Supplied information:
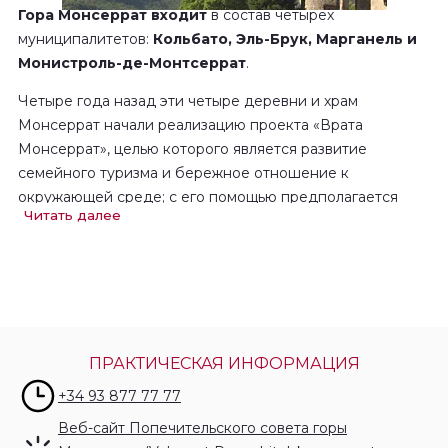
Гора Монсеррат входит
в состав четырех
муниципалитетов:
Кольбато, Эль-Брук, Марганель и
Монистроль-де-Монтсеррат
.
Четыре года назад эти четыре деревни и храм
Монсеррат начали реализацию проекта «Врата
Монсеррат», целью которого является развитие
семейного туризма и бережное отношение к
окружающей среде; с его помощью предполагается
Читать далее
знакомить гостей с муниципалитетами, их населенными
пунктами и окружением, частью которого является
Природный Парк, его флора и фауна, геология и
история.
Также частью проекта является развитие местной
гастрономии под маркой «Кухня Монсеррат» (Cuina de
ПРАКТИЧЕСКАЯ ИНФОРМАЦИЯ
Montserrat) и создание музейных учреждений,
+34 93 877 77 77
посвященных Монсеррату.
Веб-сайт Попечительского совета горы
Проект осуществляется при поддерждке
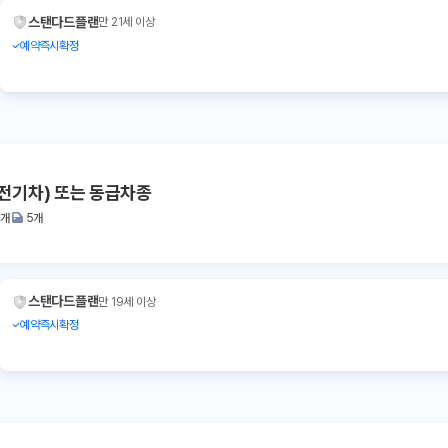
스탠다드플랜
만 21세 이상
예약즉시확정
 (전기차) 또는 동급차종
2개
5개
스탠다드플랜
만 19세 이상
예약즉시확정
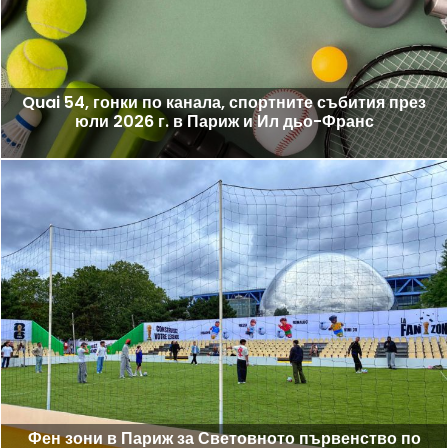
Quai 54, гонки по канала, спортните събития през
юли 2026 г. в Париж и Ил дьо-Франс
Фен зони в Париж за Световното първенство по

...

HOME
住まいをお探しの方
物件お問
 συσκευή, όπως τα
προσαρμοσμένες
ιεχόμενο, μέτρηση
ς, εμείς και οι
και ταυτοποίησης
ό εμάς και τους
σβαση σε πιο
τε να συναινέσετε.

Aim of the exercise:
Repeat the records word for word, starting with the line that contains "Гора Монсеррат входит" and going on through the line that contains "знакомить гостей с", and give nothing beyond those lines.

Solution to the exercise:
Гора Монсеррат входит
в состав четырех
муниципалитетов:
Кольбато, Эль-Брук, Марганель и
Монистроль-де-Монтсеррат
.
Четыре года назад эти четыре деревни и храм
Монсеррат начали реализацию проекта «Врата
Монсеррат», целью которого является развитие
семейного туризма и бережное отношение к
окружающей среде; с его помощью предполагается
Читать далее
знакомить гостей с муниципалитетами, их населенными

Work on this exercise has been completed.